TASK STATEMENT
Count the lines in the listing that contain the string "HCPCS", with case counting. Reply with the number alone.

AVAILABLE DATA
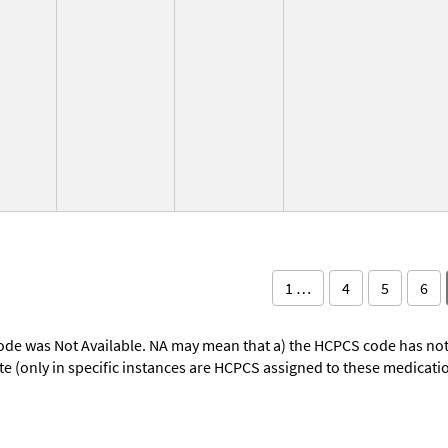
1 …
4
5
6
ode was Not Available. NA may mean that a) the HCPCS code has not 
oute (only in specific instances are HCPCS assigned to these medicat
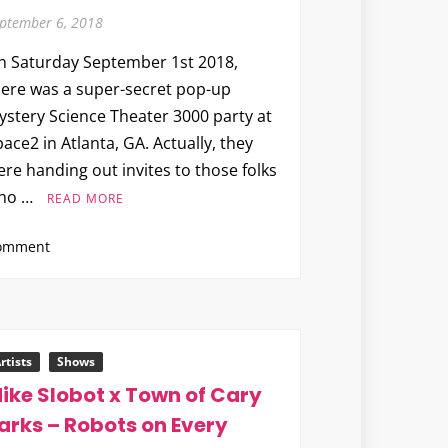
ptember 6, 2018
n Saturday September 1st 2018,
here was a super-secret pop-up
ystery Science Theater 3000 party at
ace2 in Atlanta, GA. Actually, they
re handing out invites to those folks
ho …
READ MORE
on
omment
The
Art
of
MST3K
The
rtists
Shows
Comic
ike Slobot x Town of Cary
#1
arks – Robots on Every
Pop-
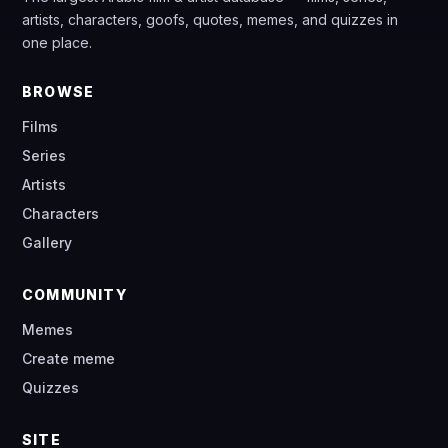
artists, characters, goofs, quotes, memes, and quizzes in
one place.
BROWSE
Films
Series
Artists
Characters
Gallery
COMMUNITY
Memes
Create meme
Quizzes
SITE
...
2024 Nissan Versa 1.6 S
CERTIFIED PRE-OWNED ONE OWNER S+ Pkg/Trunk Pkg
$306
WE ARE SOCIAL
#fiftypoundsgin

OUTPUT OF THE EXERCISE
2